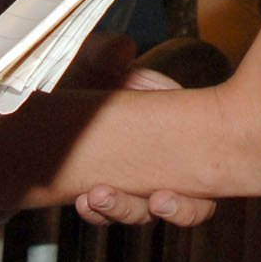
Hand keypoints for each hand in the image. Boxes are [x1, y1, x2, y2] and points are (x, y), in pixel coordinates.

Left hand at [51, 38, 220, 225]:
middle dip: (173, 210)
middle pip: (182, 206)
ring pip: (142, 212)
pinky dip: (96, 212)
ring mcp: (135, 180)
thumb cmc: (92, 74)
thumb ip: (108, 53)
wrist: (55, 94)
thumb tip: (123, 48)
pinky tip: (83, 201)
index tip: (165, 194)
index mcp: (178, 130)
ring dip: (122, 210)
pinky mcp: (105, 191)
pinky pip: (107, 213)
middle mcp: (164, 162)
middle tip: (155, 201)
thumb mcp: (97, 60)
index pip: (204, 171)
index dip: (193, 192)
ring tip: (97, 198)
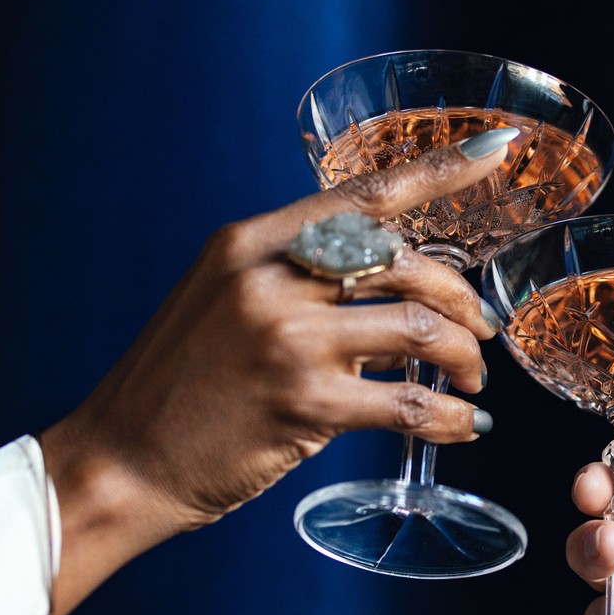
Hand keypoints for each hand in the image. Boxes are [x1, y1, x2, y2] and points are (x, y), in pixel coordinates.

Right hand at [40, 137, 509, 614]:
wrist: (120, 463)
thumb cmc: (180, 390)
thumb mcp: (229, 307)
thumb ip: (307, 289)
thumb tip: (403, 304)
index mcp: (251, 244)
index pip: (363, 193)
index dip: (438, 170)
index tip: (493, 152)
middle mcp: (270, 280)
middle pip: (406, 262)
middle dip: (461, 298)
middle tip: (478, 332)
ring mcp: (287, 342)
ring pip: (422, 330)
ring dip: (464, 358)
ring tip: (468, 383)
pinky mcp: (303, 407)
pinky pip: (410, 404)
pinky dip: (451, 418)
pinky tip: (463, 427)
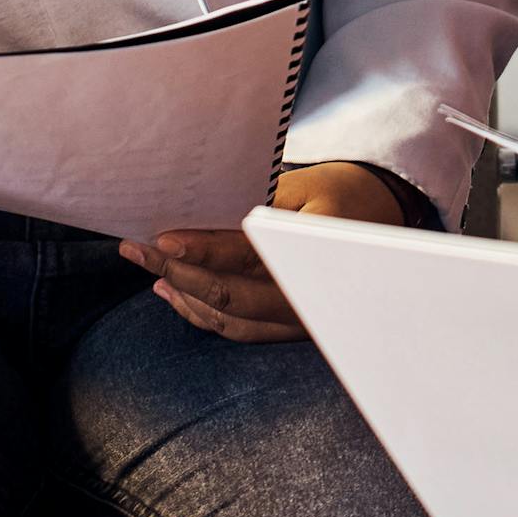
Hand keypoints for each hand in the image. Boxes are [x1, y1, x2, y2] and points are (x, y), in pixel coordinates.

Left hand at [126, 163, 399, 342]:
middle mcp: (307, 297)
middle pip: (229, 293)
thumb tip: (195, 216)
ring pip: (227, 317)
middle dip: (176, 272)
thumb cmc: (338, 192)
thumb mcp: (301, 187)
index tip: (163, 241)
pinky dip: (199, 313)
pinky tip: (171, 291)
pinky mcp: (289, 327)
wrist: (382, 219)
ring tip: (145, 266)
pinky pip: (237, 329)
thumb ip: (254, 205)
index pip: (248, 257)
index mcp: (314, 253)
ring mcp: (299, 319)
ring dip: (181, 293)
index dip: (203, 251)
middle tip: (135, 248)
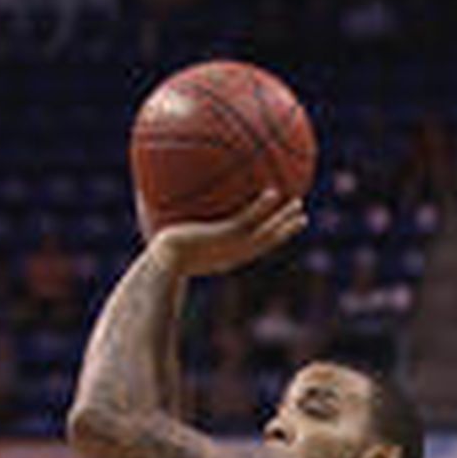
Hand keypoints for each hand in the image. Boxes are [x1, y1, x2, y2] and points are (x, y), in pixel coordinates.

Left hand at [145, 187, 306, 279]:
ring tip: (299, 205)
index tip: (280, 228)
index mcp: (225, 258)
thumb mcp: (167, 237)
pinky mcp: (225, 239)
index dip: (269, 237)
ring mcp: (230, 248)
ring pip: (265, 234)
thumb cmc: (159, 258)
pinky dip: (262, 209)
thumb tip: (155, 193)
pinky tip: (273, 192)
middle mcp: (232, 255)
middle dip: (284, 230)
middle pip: (266, 242)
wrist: (161, 264)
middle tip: (301, 216)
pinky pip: (248, 221)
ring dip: (283, 221)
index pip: (251, 248)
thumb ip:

Task statement> An exact copy of the records above is wanted, with the pictures omitted.

Output of the task>
Hand keypoints for each hand in the image. Boxes are [x1, y1, x2, y2] and points are (x, y), in pixel coordinates.

Left hand at [51, 38, 220, 225]:
middle dip: (173, 210)
middle pip: (182, 206)
ring pip: (142, 212)
pinky dip: (96, 212)
ring mcp: (135, 180)
thumb cmc: (92, 74)
thumb ip: (108, 53)
wrist: (55, 94)
thumb tip: (123, 48)
pinky tip: (83, 201)
index tip: (165, 194)
index mcp: (178, 130)
ring dip: (122, 210)
pinky mcp: (105, 191)
pinky pip: (107, 213)
middle mcp: (164, 162)
middle tip: (155, 201)
thumb mcp: (97, 60)
index pip: (204, 171)
index dip: (193, 192)
ring tip: (97, 198)
Hand keypoints for each hand in the image. Boxes are [x1, y1, x2, y2] and points are (x, y), in pixel coordinates.

Right hand at [40, 137, 509, 614]:
wrist: (120, 463)
thumb cmc: (180, 390)
thumb mcp: (229, 307)
thumb ip: (307, 289)
thumb tip: (403, 304)
index mcp: (251, 244)
index pip: (363, 193)
index dip: (438, 170)
index tip: (493, 152)
middle mcp: (270, 280)
middle pip: (406, 262)
middle dip: (461, 298)
middle tip: (478, 332)
ring mcp: (287, 342)
ring pip: (422, 330)
ring dip: (464, 358)
ring tip: (468, 383)
pinky mcp: (303, 407)
pinky pip: (410, 404)
pinky dip: (451, 418)
pinky tip: (463, 427)
Hand keypoints for each hand in the image. Boxes are [x1, y1, x2, y2] and points are (x, y), in pixel coordinates.

Left hand at [126, 163, 399, 342]:
middle mcp: (307, 297)
middle pip: (229, 293)
thumb tip: (195, 216)
ring pip: (227, 317)
middle dip: (176, 272)
thumb cmc: (338, 192)
thumb mcp: (301, 187)
index tip: (163, 241)
pinky dip: (199, 313)
pinky tip: (171, 291)
pinky mcp: (289, 327)
wrist: (382, 219)
ring tip: (145, 266)
pinky pip: (237, 329)
thumb ip: (254, 205)
index pip: (248, 257)
index mcp: (314, 253)
ring mcp: (299, 319)
ring dip: (181, 293)
index dip: (203, 251)
middle tip: (135, 248)
Hand keypoints for each hand in the image. Boxes are [x1, y1, x2, y2] and points are (x, y), in pixel coordinates.

Left hand at [145, 187, 306, 279]:
ring tip: (299, 205)
index tip: (280, 228)
index mcp: (225, 258)
thumb mcp: (167, 237)
pinky mcp: (225, 239)
index dip: (269, 237)
ring mcp: (230, 248)
ring pip: (265, 234)
thumb cmc: (159, 258)
pinky dip: (262, 209)
thumb tip: (155, 193)
pinky tip: (273, 192)
middle mcp: (232, 255)
middle dip: (284, 230)
middle pip: (266, 242)
wrist: (161, 264)
middle tip: (301, 216)
pinky pip: (248, 221)
ring dip: (283, 221)
index pip: (251, 248)
thumb ip:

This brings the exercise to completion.